ACTION ITEM> Where a line holds the word "Flying", copy that line from the data below.

EXCERPTED RECORDS>
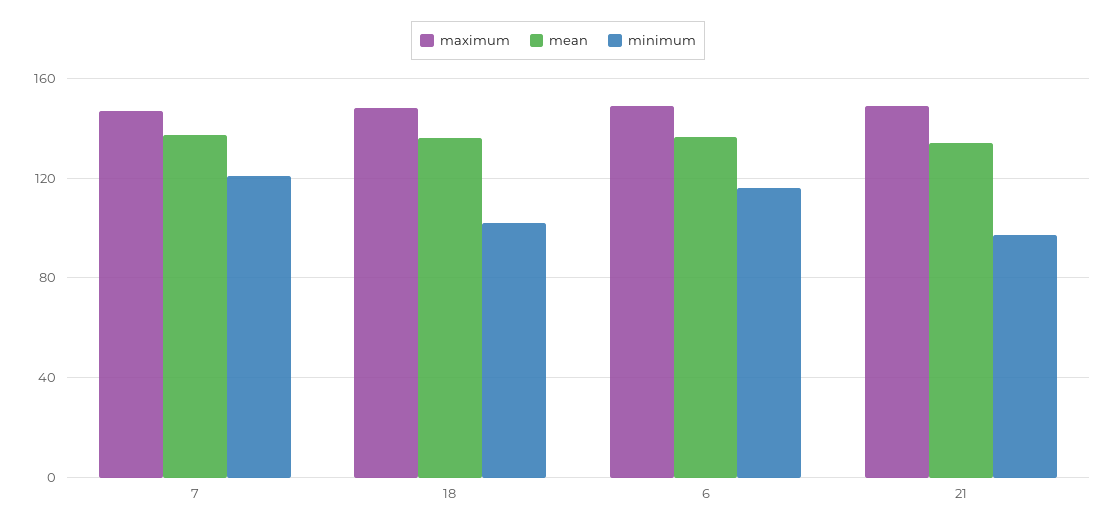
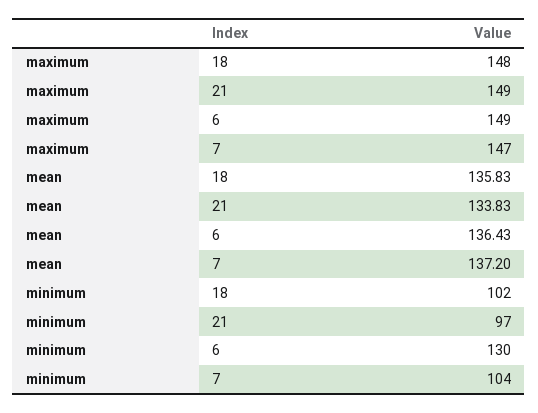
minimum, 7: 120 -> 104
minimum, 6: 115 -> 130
* * *
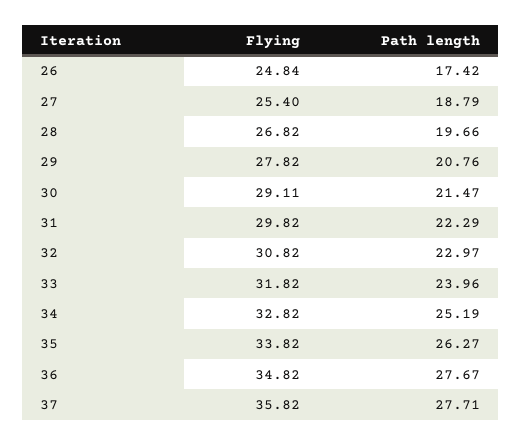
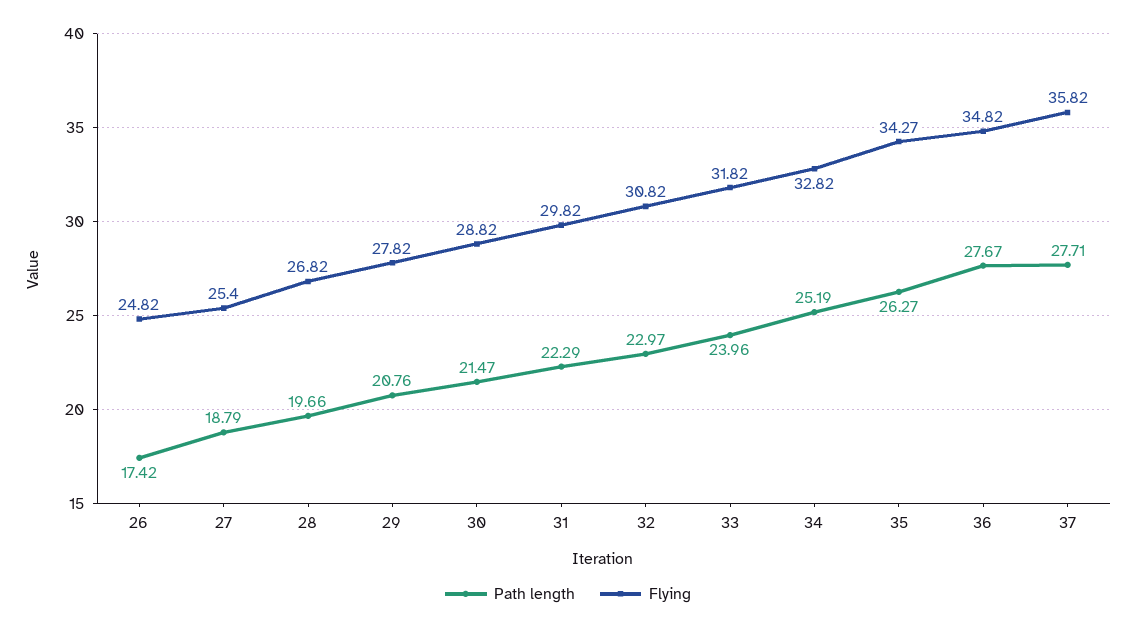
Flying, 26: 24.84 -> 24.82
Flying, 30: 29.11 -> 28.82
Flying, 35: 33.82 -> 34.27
* * *
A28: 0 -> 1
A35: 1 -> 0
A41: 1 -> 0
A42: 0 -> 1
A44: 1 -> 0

RESPONSE BELOW>
Flying, 26: 24.84 -> 24.82
Flying, 30: 29.11 -> 28.82
Flying, 35: 33.82 -> 34.27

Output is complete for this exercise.